Расставаясь с ним, унесем в душе его боевой возглас.
Еще один боевой возглас. Вскрик поэта борьбы.
Так умел говорить поэт, у которого были седые волосы в молодости и молодые глаза в старости.
Об Уайльде
«Я бегу теперь от искусства», говорил, за несколько лет пред своей смертью, Оскар Уайльд, встретившись случайно с одним из своих приятелей в Алжире. «Я хочу молиться Солнцу, одному лишь Солнцу. Вы заметили, что Солнце гнушается мыслью? Оно изгоняет ее, мысль должна прятаться в тени. Прежде Солнце жило в Египте.
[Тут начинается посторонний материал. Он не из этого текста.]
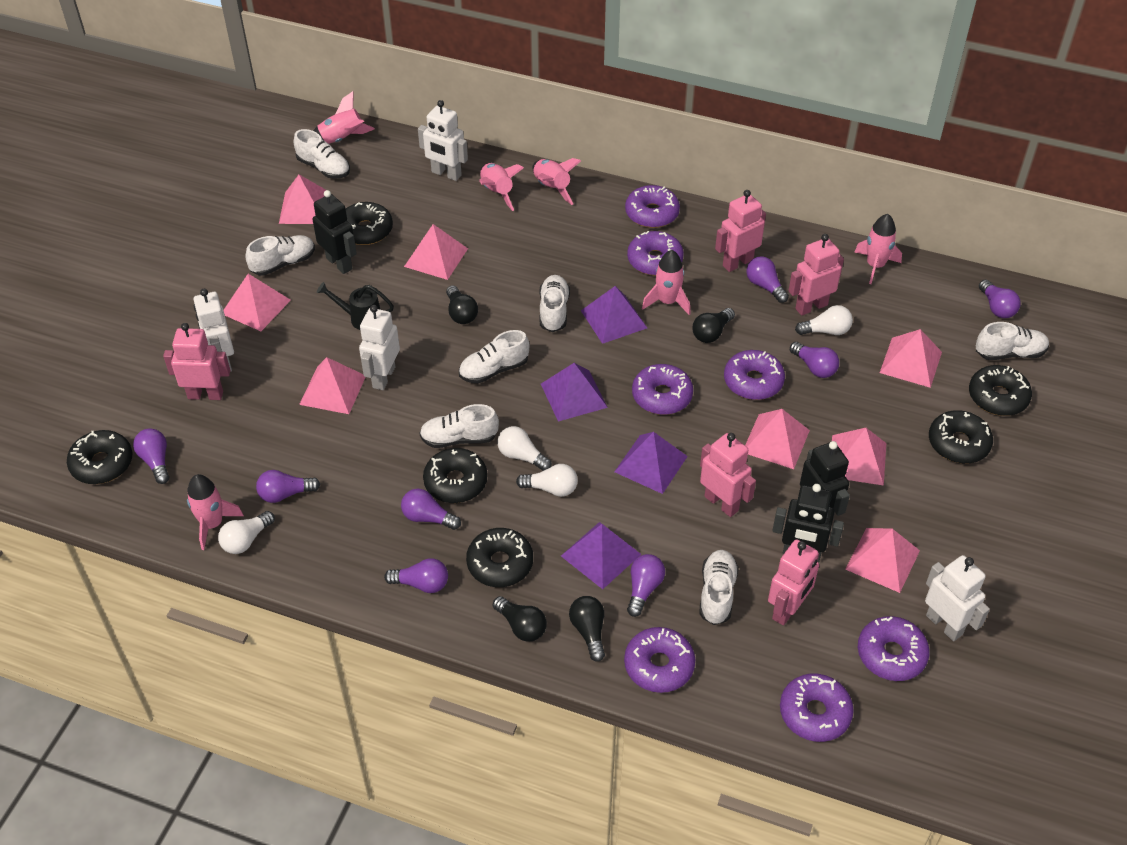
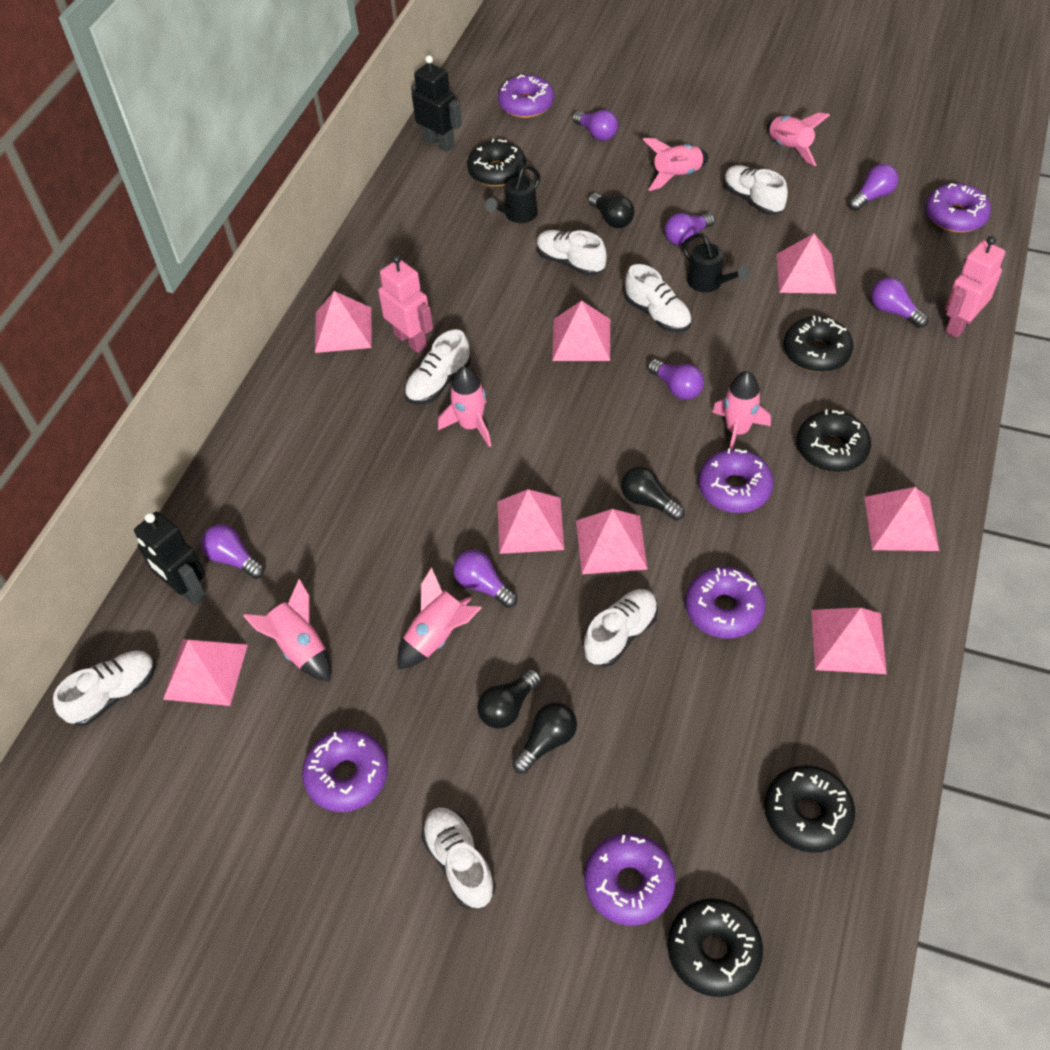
black donut: [67,430,132,484] [346,202,393,245] [423,448,487,503] [466,528,533,587] [929,410,993,464] [969,365,1032,416] = 6 -> [467,139,526,187] [667,898,763,997] [764,765,855,853] [784,316,853,372] [797,409,871,472] = 5
black robot: [313,190,357,274] [772,484,844,562] [800,441,850,518] = 3 -> [134,511,206,606] [411,55,462,152] = 2
black watering can: [317,282,394,330] = 1 -> [485,165,541,223] [682,233,750,292] = 2
pink robot: [163,323,230,400] [700,433,756,517] [715,190,766,272] [768,539,819,625] [788,234,844,316] = 5 -> [378,255,433,353] [945,236,1005,338] = 2
purple donut: [624,627,695,693] [625,185,680,228] [627,231,684,276] [632,364,693,415] [724,350,785,400] [780,674,854,742] [858,616,930,681] = 7 -> [302,729,388,812] [498,74,554,118] [584,833,676,926] [685,567,766,638] [699,448,774,513] [925,183,991,233] = 6
purple light bulb: [133,428,169,484] [256,470,320,503] [384,558,448,593] [401,489,461,530] [627,554,665,617] [746,256,789,303] [790,342,839,378] [979,280,1021,318] = 8 -> [201,524,264,579] [453,550,517,608] [572,110,618,141] [648,359,704,400] [664,213,715,246] [849,164,899,211] [871,277,928,328] = 7
purple pyramid: [541,363,608,421] [561,522,641,589] [581,286,647,344] [614,432,688,494] = 4 -> none = 0
white light bulb: [218,511,275,554] [497,426,552,471] [516,464,578,497] [795,305,853,335] = 4 -> none = 0
white robot: [193,289,234,372] [359,305,400,390] [418,100,468,181] [925,555,990,641] = 4 -> none = 0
Солнце победило Египет. Оно долго жило в Греции. Солнце победило Грецию, затем Италию, затем Францию; ныне всякая мысль изгнана, вытеснена до самой Норвегии и России, где никогда не бывает Солнца. Солнце завидует искусству».
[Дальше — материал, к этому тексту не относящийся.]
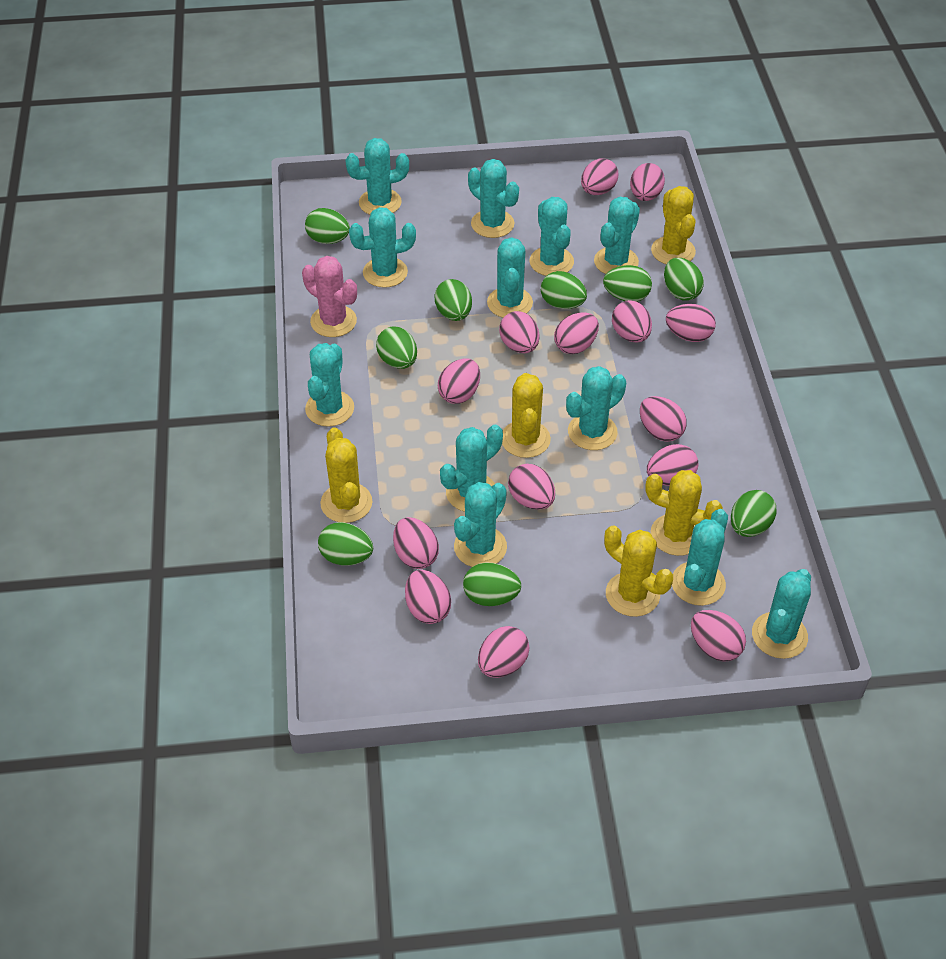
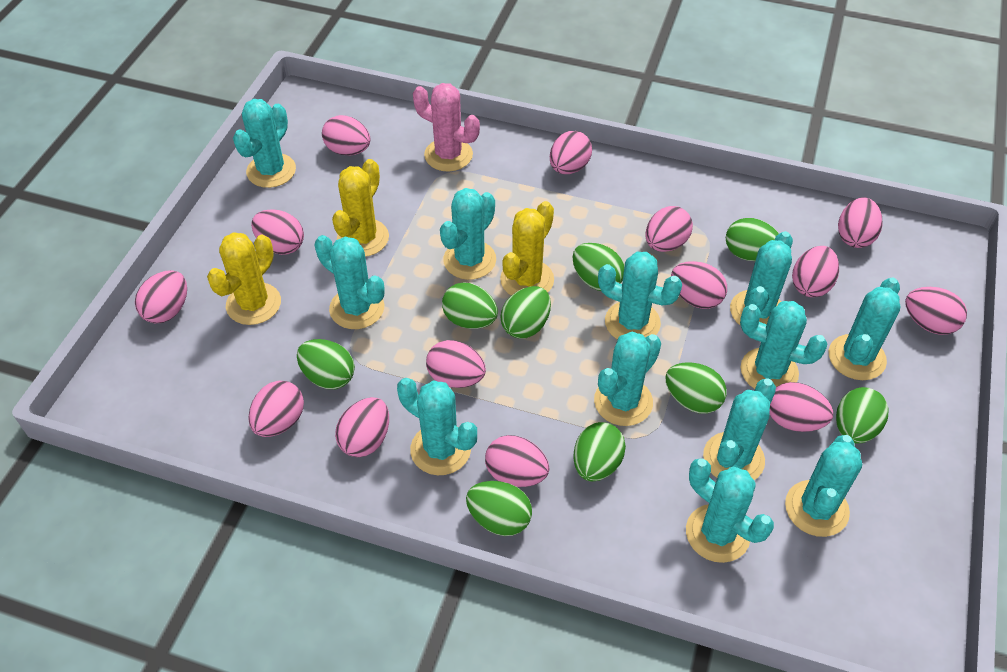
yellow cactus: [320,427,373,523] [502,373,551,458] [604,525,673,617] [645,470,723,556] [651,186,696,264] = 5 -> [207,232,281,325] [332,159,389,257] [500,201,554,296] = 3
Этот красивый парадокс, справедливый, как большая часть парадоксов, весьма характерен для «Короля Жизни», умершего преждевременно, для Джентльмена Поэзии, ринувшегося в омут бесславия, для художника, влюбленного в наслажденье и угасшего в скорби. [24] Как жизнь Оскара Уайльда, вся сплошь, была блестящим смелым парадоксом, отравленным чрезмерностью презрения избалованного гения к нищенски-убогой мещанской толпе, так ярким парадоксом является и его литературная слава, жизненная и посмертная. Какие скачки! Литературный диктатор и многолетний триумфатор Лондона и Парижа подвергается, после своего процесса, полному небрежению и презренью, литературно делается мертвецом, превращается в ничто – и через несколько лет после действительной своей смерти, вдруг возникает как светлый феникс, и культ его создается именно во имя его беззаветной любви к искусству, и именно в странах, редко посещаемых Солнцем: в Германии, в России, в Польше.
24
См. более подробный этюд об Оскаре Уайльде в моей книге «Горные Вершины».
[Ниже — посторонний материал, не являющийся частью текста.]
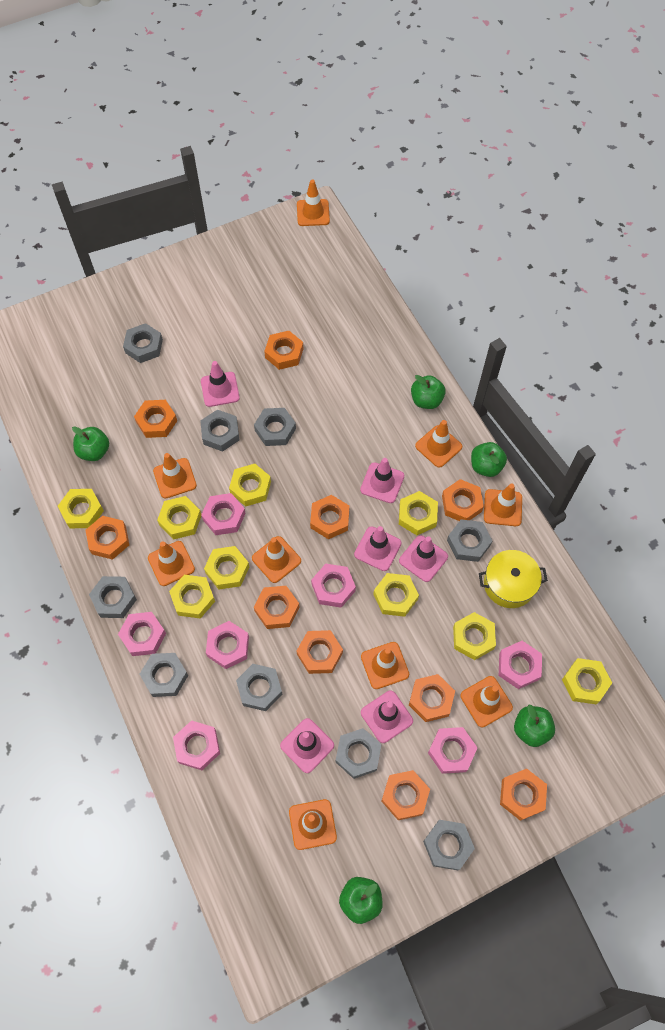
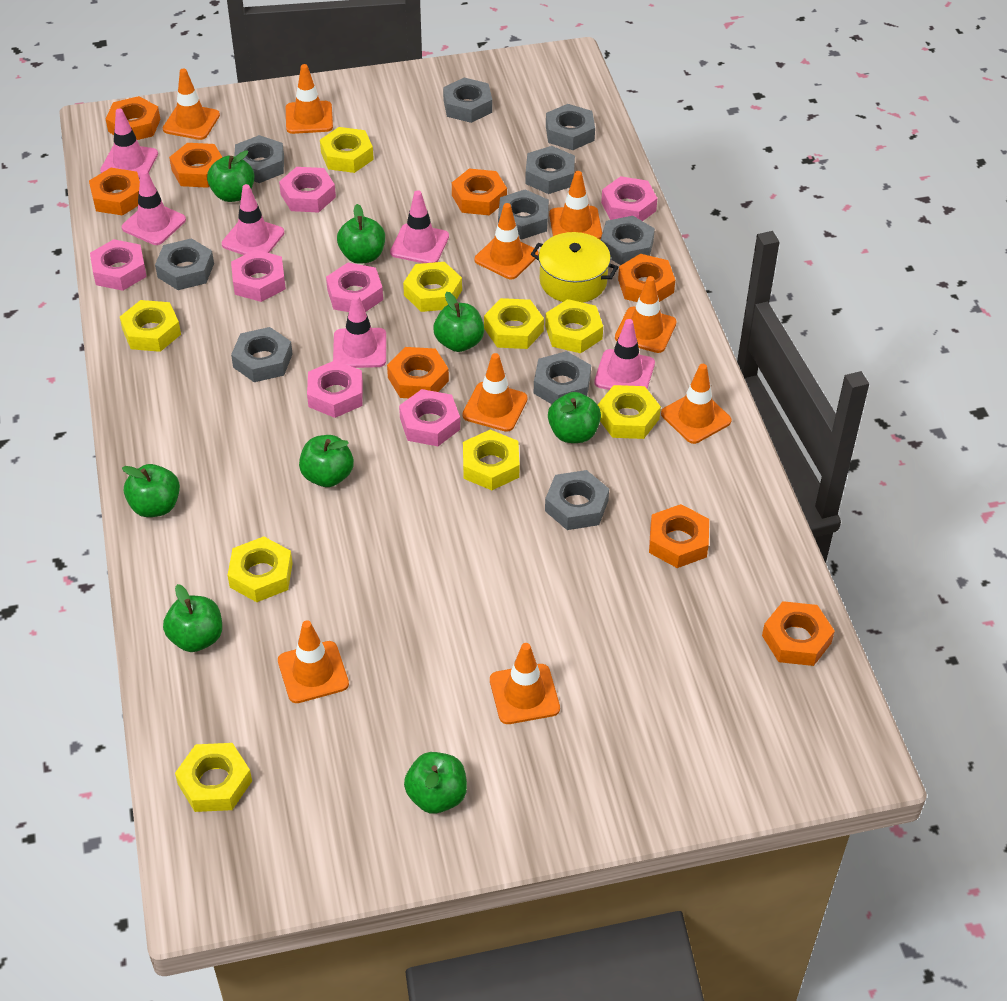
green apple: [72,426,109,461] [339,877,382,924] [411,375,446,409] [471,442,507,477] [514,705,555,747] = 5 -> [122,464,180,517] [163,584,222,652] [207,150,254,202] [299,435,354,487] [337,204,385,264] [404,752,467,814] [433,292,484,352] [548,392,601,443] = 8
grey nut: [89,576,137,618] [123,323,163,363] [140,653,188,697] [200,409,239,452] [236,664,282,711] [254,408,296,446] [336,728,382,779] [423,820,475,870] [447,519,492,562] = 9 -> [155,238,214,290] [231,327,293,382] [234,135,284,183] [443,78,492,123] [498,189,549,240] [525,146,575,194] [534,351,591,404] [545,470,609,530] [546,104,595,150] [601,216,655,265] = 10
orange nut: [86,516,129,560] [134,400,177,438] [254,586,299,629] [264,331,303,370] [297,630,343,674] [310,495,349,539] [382,770,430,820] [409,674,455,722] [442,479,484,521] [500,768,547,821] = 10 -> [89,168,140,216] [106,96,160,140] [169,143,222,188] [387,347,449,398] [452,168,507,215] [618,254,675,302] [649,504,709,568] [762,601,835,666] = 8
За последние годы он целиком переведен, и неоднократно, в столь непохожей на него стране Прусских штыков и комнатной демократии; он нашел себе даровитую переводчицу среди изысканных Поляков, так любящих все тонкохудожественное [25] ; он нашел себе ценителей и в России. Книгоиздательство «Гриф» напечатало его драму «Саломея», книгоиздательство «Скорпион» выпустило его «Балладу Рэдингской тюрьмы», являющуюся единственным по силе воплем человеческой души пред ужасом смертной казни, то же книгоиздательство «Гриф» издало хороший перевод примечательной его книги «De Profundis» [26] , в разных переводах появились сказки Уайльда, переводятся и, верно, будут изданы целиком его драмы. Из этих последних особенно красива «Саломея», восточно-пряная и роскошная, ставившаяся с успехом в Париже и в Берлине.
25
Map. Фельдман.
26
Ек. Андреевой.
Наряду с переводами произведений Оскара Уайльда на иностранные языки, стали переиздаваться и в самой Англии его сочинения, находившиеся долгое время под запретом общественного безмолвия. Появились также некоторые его вещи, доселе неизвестные. К числу их относится интересный этюд «The soul of Мап». Этот очерк особенно интересен в настоящее время: в нем утонченный эстет говорит с сочувствием о грядущем царстве Социализма, торжество которого он считает несомненным и желательным. С простым и ясным красноречием Оскар Уайльд доказывает, что современный капиталистический строй общественной жизни ведет к глубоким унижениям человеческого лика и к жестоким несправедливостям. Социализм же, по его мнению, освободит людей от несчетного количества внешних пут и приведет к роскошному расцвету Индивидуализма. «Новый Индивидуализм», говорит Уайльд, «для которого Социализм, желает ли он этого или нет, теперь работает, будет совершенной гармонией. Он будет тем, чего Греки искали, но чего они не могли осуществить вполне, – разве лишь в Мысли, – ибо они имели рабов и питали их; он будет тем, чего Возрождение искало, но чего оно не могло осуществить вполне, – разве лишь в Искусстве, – ибо оно имело рабов, и морило их голодом. Это будет осуществлено вполне и через это каждый человек будет достигать своего совершенства. Новый Индивидуализм есть новый Эллинизм».